John Stumpf, the chairman and chief executive of scandal-hit US bank Wells Fargo, is expected to apologise to senators for the handling of false accounts debacle, which has so far seen more than 5,000 employees fired.
According to Bloomberg, Stumpf will give the apology in a prepared statement to be offered to the senate banking committee today, where he will be interrogated on why the scandal happened while he was in charge.
At the end of last week shareholders began “filing resolutions” to split the roles of chairman and chief executive at the bank.
Other shareholders have called for the bank to launch a study to see if the institution should be broken up.
The demands come after the news emerged two weeks ago that Wells Fargo was dealing with the fallout from staff who had created almost two million false accounts for customers in a bid to meet sales targets.

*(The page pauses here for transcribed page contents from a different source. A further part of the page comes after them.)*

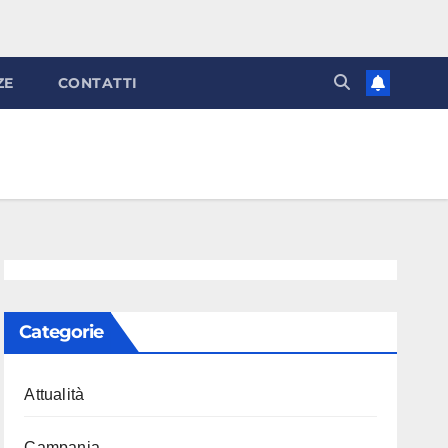
ZE
CONTATTI
Categorie
Attualità
Campania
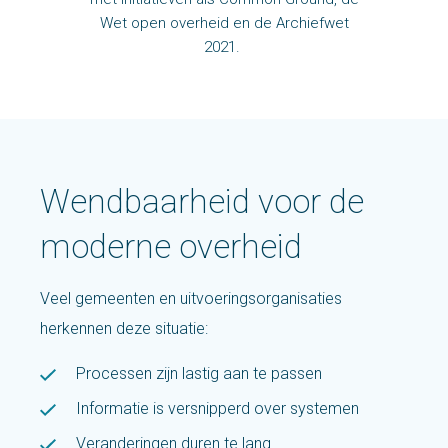
Wet open overheid en de Archiefwet
2021.
Wendbaarheid voor de
moderne overheid
Veel gemeenten en uitvoeringsorganisaties
herkennen deze situatie:
Processen zijn lastig aan te passen
Informatie is versnipperd over systemen
Veranderingen duren te lang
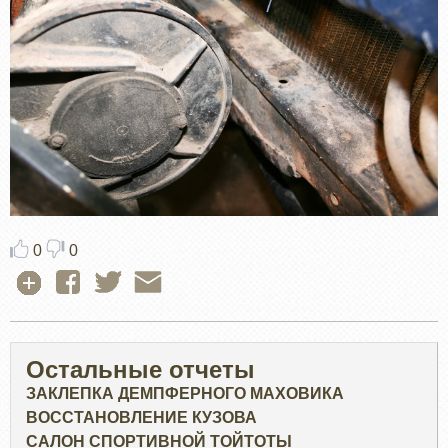
0
0
Остальные отчеты
ЗАКЛЕПКА ДЕМПФЕРНОГО МАХОВИКА
ВОССТАНОВЛЕНИЕ КУЗОВА
САЛОН СПОРТИВНОЙ ТОЙТОТЫ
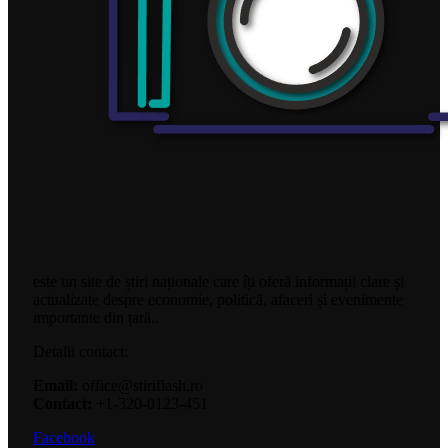
este un site de știri naționale care îți oferă informații clare și
actualizate despre economie, politică, afaceri și evenimente
importante din țară..
Detalii contact:
Email:
office@stiriflash.ro
Contact:
+1-320-0123-451
Facebook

Former Securities and Exchange Commission chairman Arthur Levitt is quoted by Reuters saying: “It is a scandal of almost unimaginable proportions.”
The false accounts emerged when the bank published the results of an agreement with regulators including settlements of $185m and refunds of $2.6m.
In a statement the bank said: “Wells Fargo reached these agreements consistent with our commitment to customers and in the interest of putting this matter behind us.
“Wells Fargo is committed to putting our customers’ interests first 100% of the time, and we regret and take responsibility for any instances where customers may have received a product that they did not request.”
An email from Stumpf circulated to bank staff said: “…at Wells Fargo, when we make mistakes, we are open about it, we take responsibility, and we take action.”